Jesus is the vine who gives life through his Spirit and he wants us to bear fruit. We are the branches, he says, and our job is to remain in Jesus, to stay connected to the vine. We can’t produce the fruit on our own. Jesus produces the fruit. And as we stay connected to the vine his life flows into our lives and transformation happens.
And how do we stay connected to Jesus? We put ourselves in places where Jesus is. Jesus pours his life into us in worship, in prayer, in solitude, through Scripture, through confession, through serving, through helping the poor. They are different for each of us. These are called spiritual disciplines that transform us into disciples. They make space in our lives for Christ to form his life in us.
Richard Foster puts it this way, “Spiritual disciplines are the main way we offer our bodies up to God as a living sacrifice ... God then takes this simple offering of ourselves and does with it what we cannot do, producing within us deeply ingrained habits of love and peace and joy in the Holy Spirit.”
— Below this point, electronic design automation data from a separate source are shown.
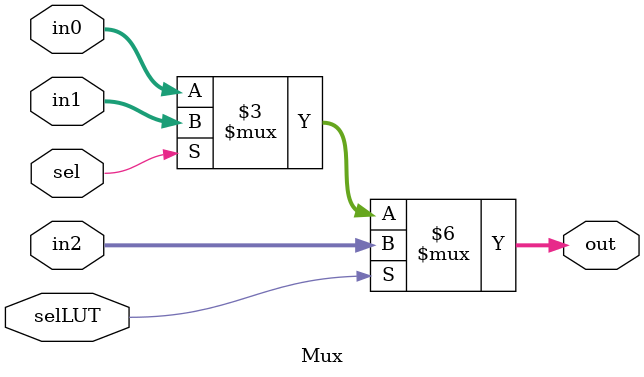
<source format=sv>
module Mux(
  input[7:0] 	in0,
  			 	in1,
  				in2,
  input 		sel,
  				selLUT,
  output logic[7:0] 	out);
  
  always_comb begin
    if(selLUT) begin
      out <= in2;
    end
    else if(sel) begin
      out <= in1;
    end
    else begin
      out <= in0;
    end
  end
endmodule
</source>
Jennifer mentioned four spiritual disciplines in her story. To overcome her negative thoughts she realized that she needed to confess them, to bring them out of the darkness into the light. That’s where healing happens. She needed the reminder of Scripture to refocus her thoughts on things that are positive. She needed community and others to be aware of her struggle. And she needed prayer. Those are all places that allow Jesus to pour his life and his thoughts into us. So we need to stay connected to Christ.
Looking back again at that quote … And all this is for the glory of God, for the abundance of our own life, and for the sake of others.
I love how this passage ends in The Message. Romans 12:2, You’ll be changed from the inside out. Readily recognize what he wants from you, and quickly respond to it. Unlike the culture around you, always dragging you down to its level of immaturity, God brings the best out of you, develops well-formed maturity in you.
Friends, God is maturing us. He wants the best for us. But sometimes stuff gets in the way. So I’d like to close
by giving us a chance to have some quiet right now, just like last week, to confess anything that may be hindering Jesus life from flowing through us. So take some time right now and then I’ll close our gathering with prayer.